Exercise text:

┏━━

Each beneficial owner of Registrable Securities (as defined below) is entitled to have the Registrable Securities beneficially owned by it included in
the Shelf Registration Statement. In order to have Registrable Securities included in the Shelf Registration Statement, this Notice of Registration Statement and Selling Securityholder Questionnaire (“Notice and Questionnaire”) must be
completed, executed and delivered to the Company’s counsel at the address set forth herein for receipt ON OR BEFORE [Deadline for Response]. Beneficial owners of Registrable Securities who do not complete, execute and return this Notice
and Questionnaire by such date (i) will not be named as selling securityholders in the Shelf Registration Statement and (ii) may not use the Prospectus forming a part thereof for resales of Registrable Securities. 

Certain legal consequences arise from being named as a selling securityholder in the Shelf Registration Statement and related Prospectus. Accordingly,
holders and beneficial owners of Registrable Securities are advised to consult their own securities law counsel regarding the consequences of being named or not being named as a selling securityholder in the Shelf Registration Statement and related
Prospectus. 
 The term “Registrable Securities” is defined in the Exchange and Registration Rights Agreement. 

  
 Exhibit A-2

  
 ELECTION 

The undersigned holder (the “Selling Securityholder”) of Registrable Securities hereby elects to include in the Shelf Registration Statement
the Registrable Securities beneficially owned by it and listed below in Item (3). The undersigned, by signing and returning this Notice and Questionnaire, agrees to be bound with respect to such Registrable Securities by the terms and
conditions of this Notice and Questionnaire and the Exchange and Registration Rights Agreement, including, without limitation, Section 6 of the Exchange and Registration Rights Agreement, as if the undersigned Selling Securityholder were an
original party thereto. 
 Pursuant to the Exchange and Registration Rights Agreement, the undersigned has agreed to indemnify and hold harmless
the Issuer and the Guarantors, their officers who sign any Shelf Registration Statement, and each person, if any, who controls the Issuer or a Guarantor within the meaning of either Section 15 of the Securities Act or Section 20 of the
Exchange Act of 1934, as amended (the “Exchange Act ”), against certain losses arising out of an untrue statement, or the alleged untrue statement, of a material fact in the Shelf Registration Statement or the related prospectus or the
omission, or alleged omission, to state a material fact required to be stated in such Shelf Registration Statement or the related prospectus, but only to the extent such untrue statement or omission, or alleged untrue statement or omission, was made
in reliance on and in conformity with the information provided in this Notice and Questionnaire.

┗━━

Dataset excerpt:

┏━━

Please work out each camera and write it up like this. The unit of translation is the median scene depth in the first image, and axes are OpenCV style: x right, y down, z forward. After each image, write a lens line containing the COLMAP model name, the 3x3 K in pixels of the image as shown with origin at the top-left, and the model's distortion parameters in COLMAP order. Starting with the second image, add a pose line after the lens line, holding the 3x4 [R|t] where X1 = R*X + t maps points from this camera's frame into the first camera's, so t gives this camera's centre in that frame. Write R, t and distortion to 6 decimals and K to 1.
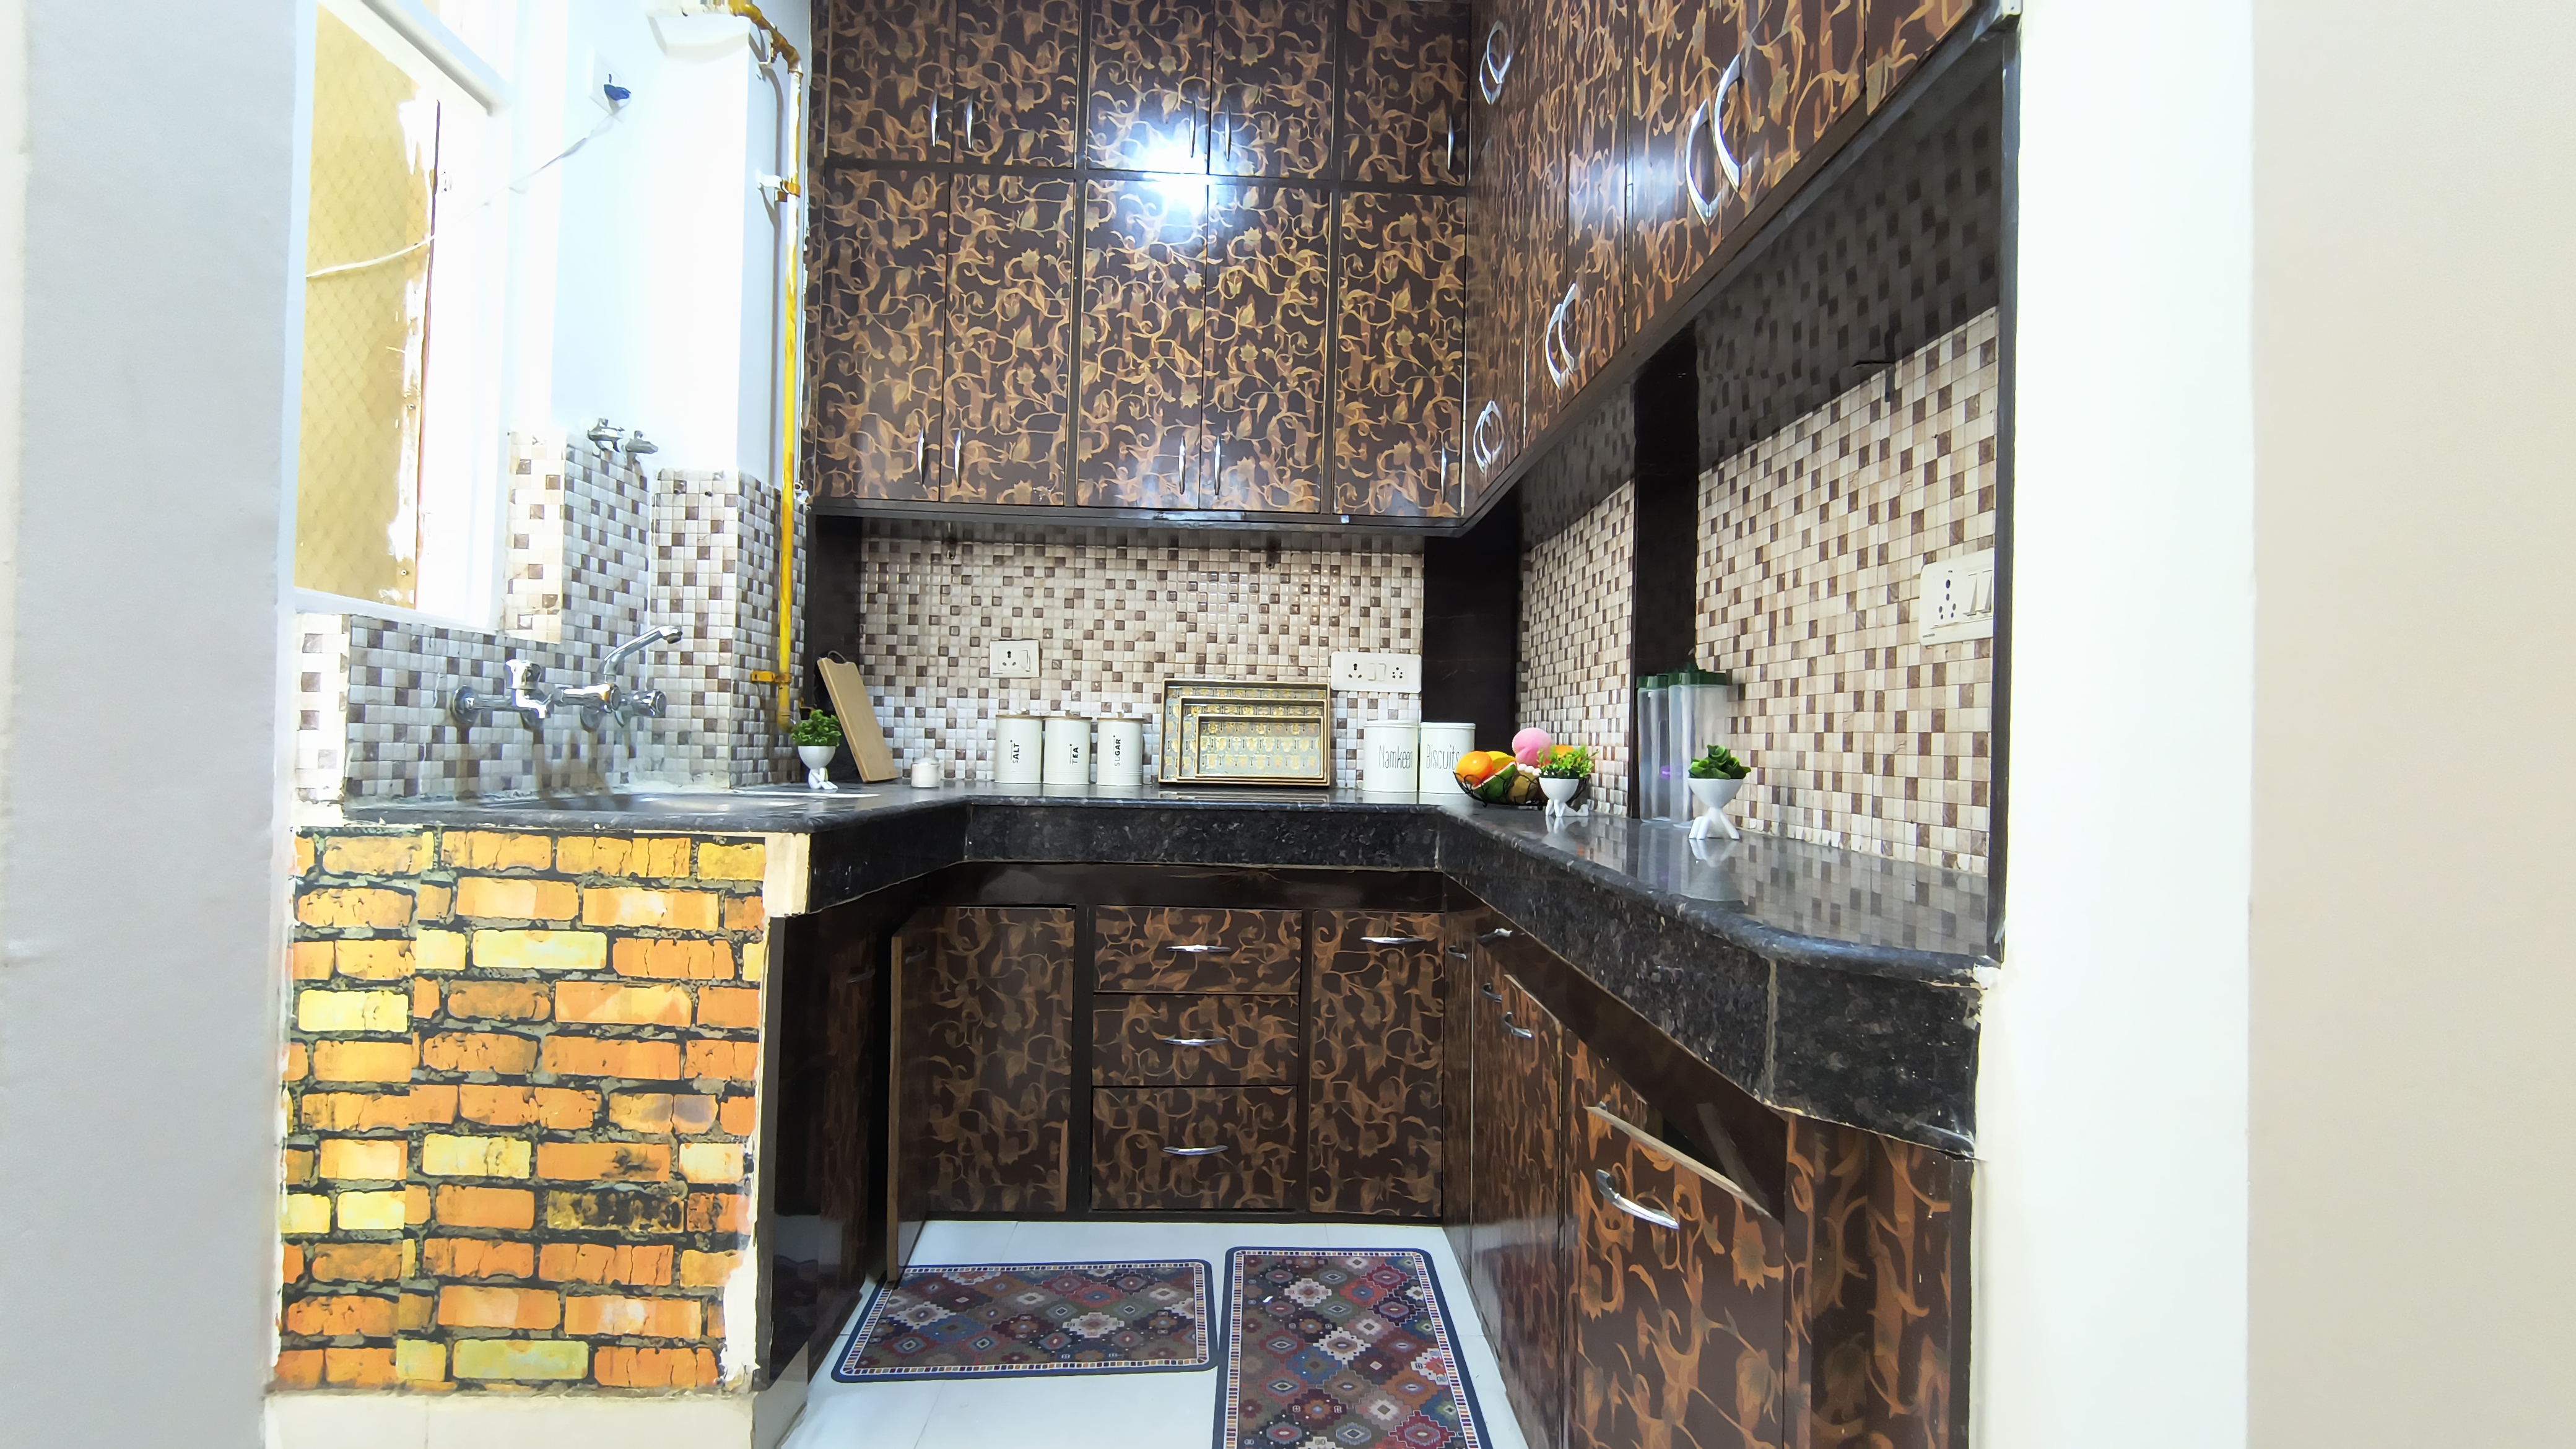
lens RADIAL K [[1193.1, 0, 1277.4], [0, 1193.1, 727.8], [0, 0, 1]] dist [-0.011874, 0.008892]
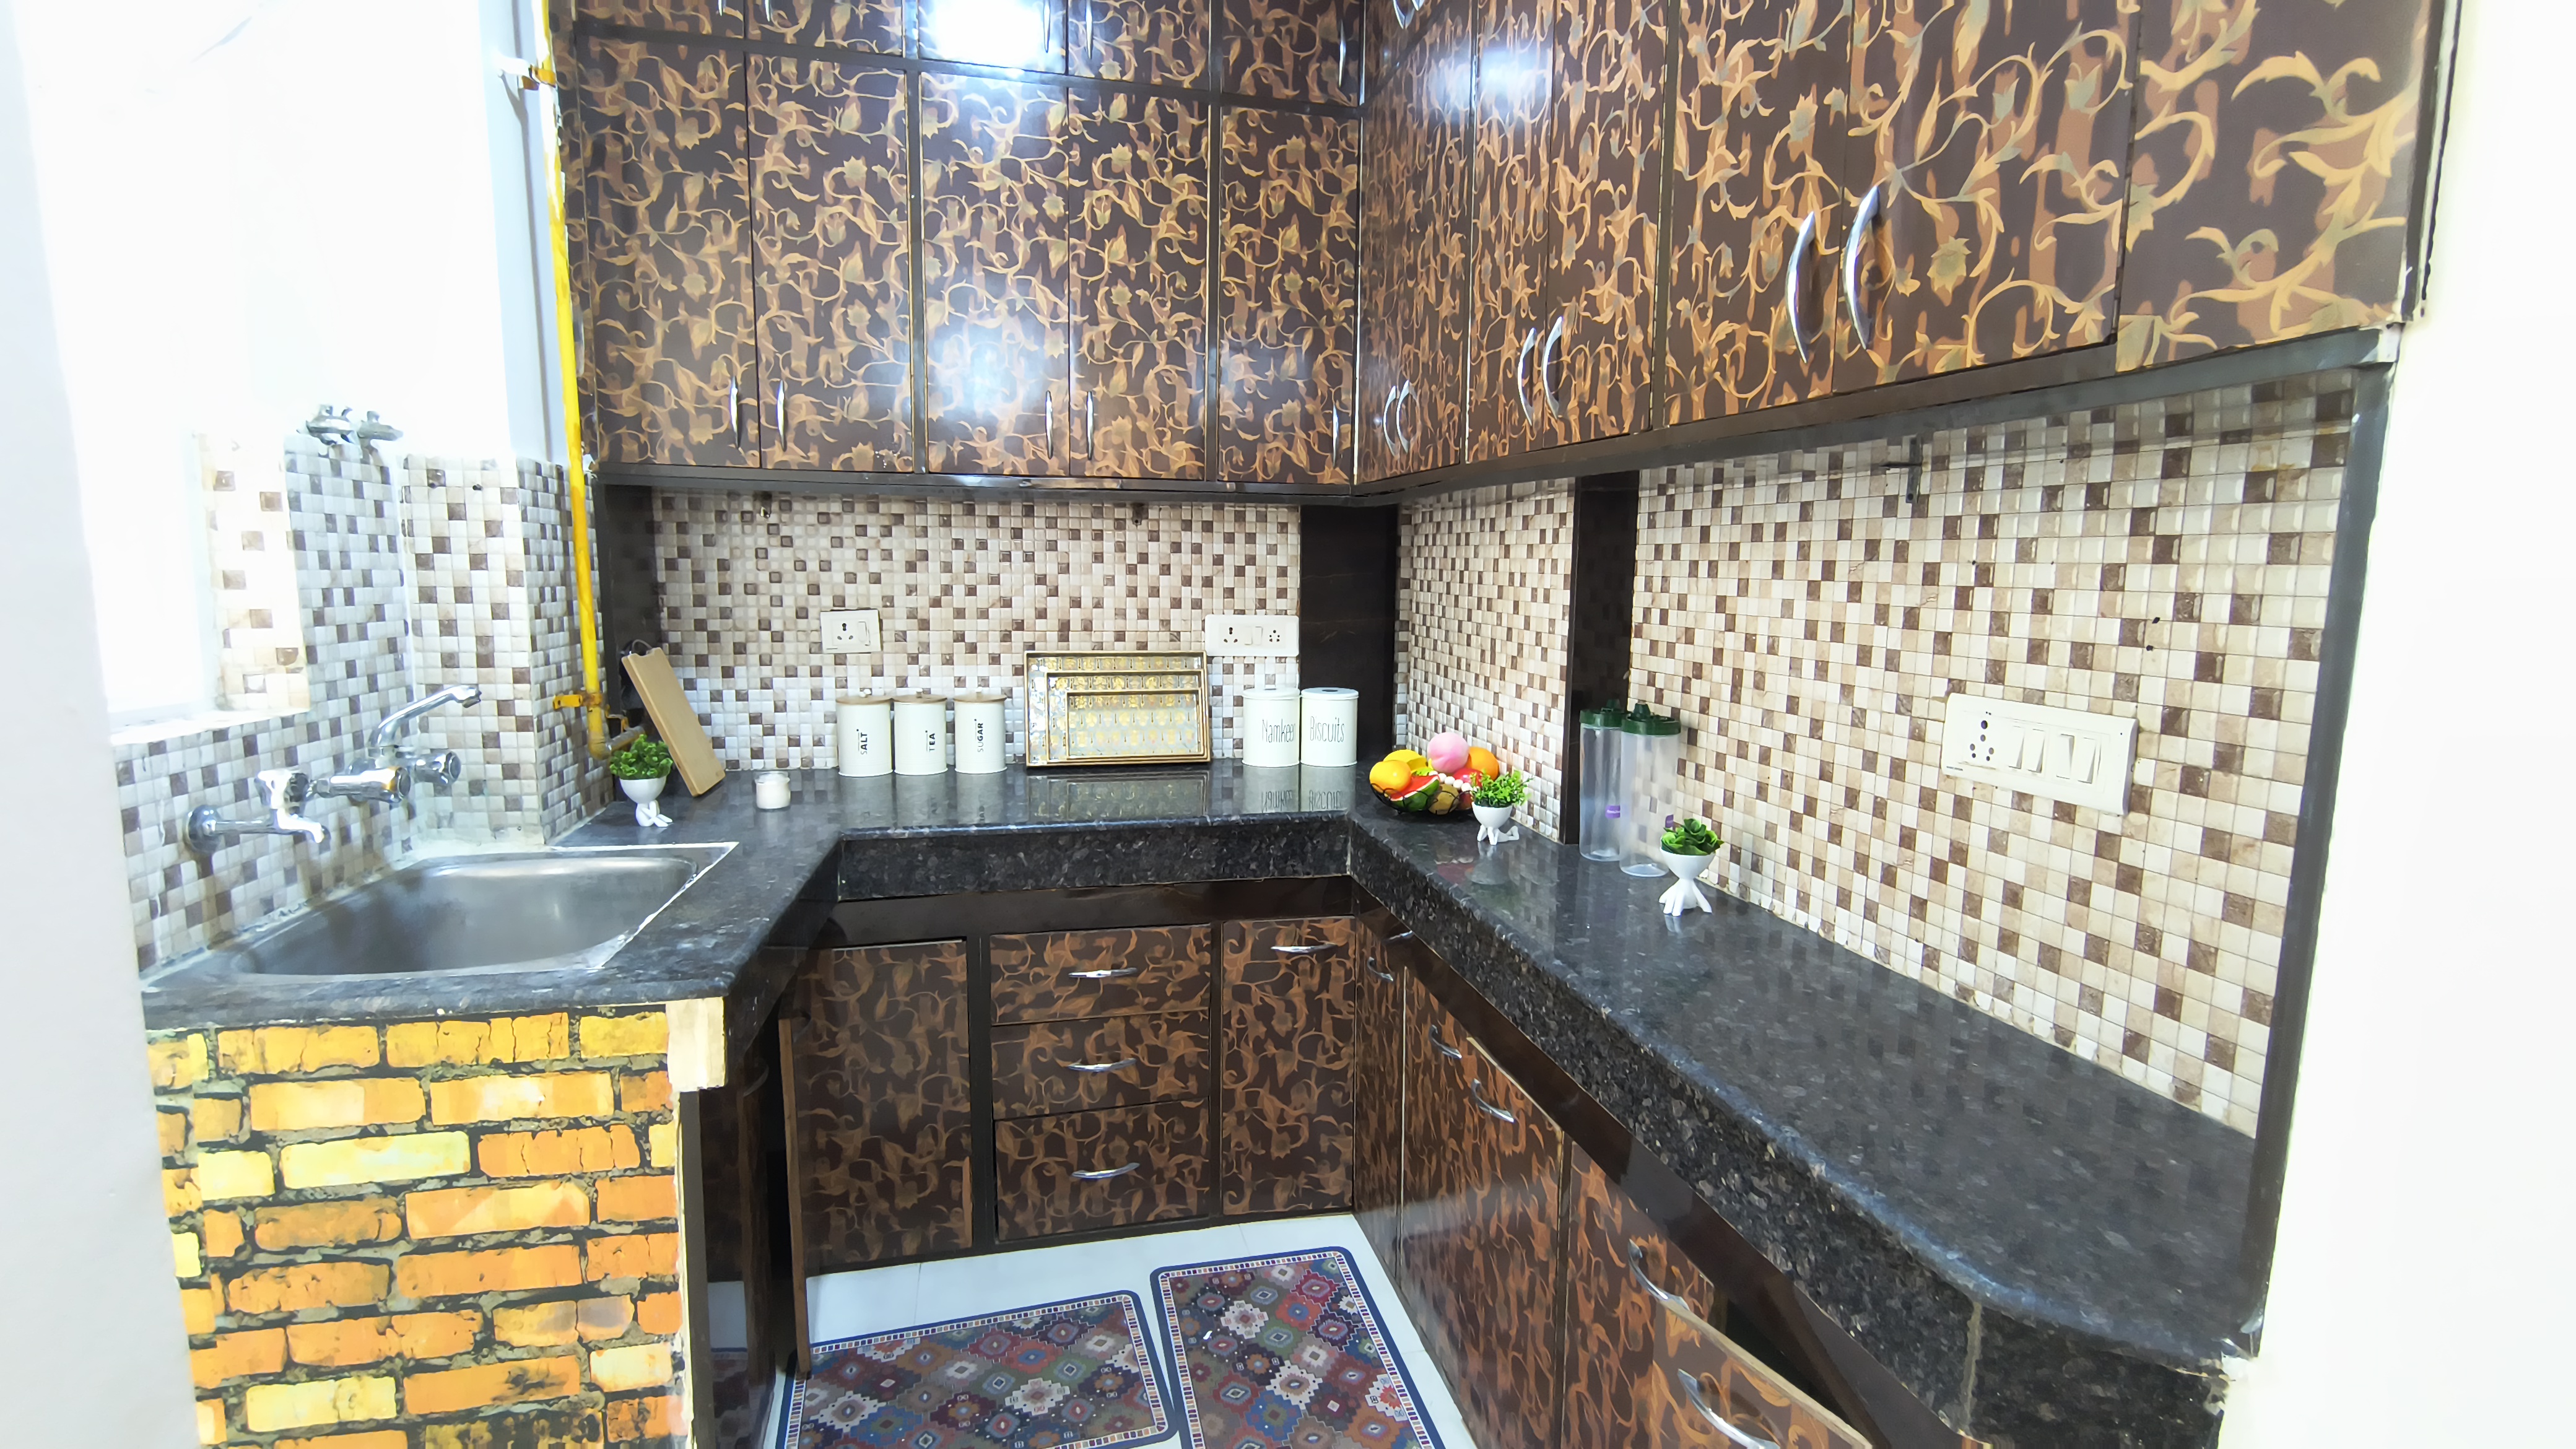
lens RADIAL K [[1193.1, 0, 1277.4], [0, 1193.1, 727.8], [0, 0, 1]] dist [-0.011874, 0.008892]
pose [[0.979343, -0.039548, 0.198302, -0.110457], [0.009407, 0.988537, 0.150689, -0.146276], [-0.201988, -0.145710, 0.968488, 0.087255]]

┗━━

Starting at "The undersigned holder" and ending at "original party thereto.", copy that passage of the selling securityholder notice above word for word.

Task response:
The undersigned holder (the “Selling Securityholder”) of Registrable Securities hereby elects to include in the Shelf Registration Statement
the Registrable Securities beneficially owned by it and listed below in Item (3). The undersigned, by signing and returning this Notice and Questionnaire, agrees to be bound with respect to such Registrable Securities by the terms and
conditions of this Notice and Questionnaire and the Exchange and Registration Rights Agreement, including, without limitation, Section 6 of the Exchange and Registration Rights Agreement, as if the undersigned Selling Securityholder were an
original party thereto.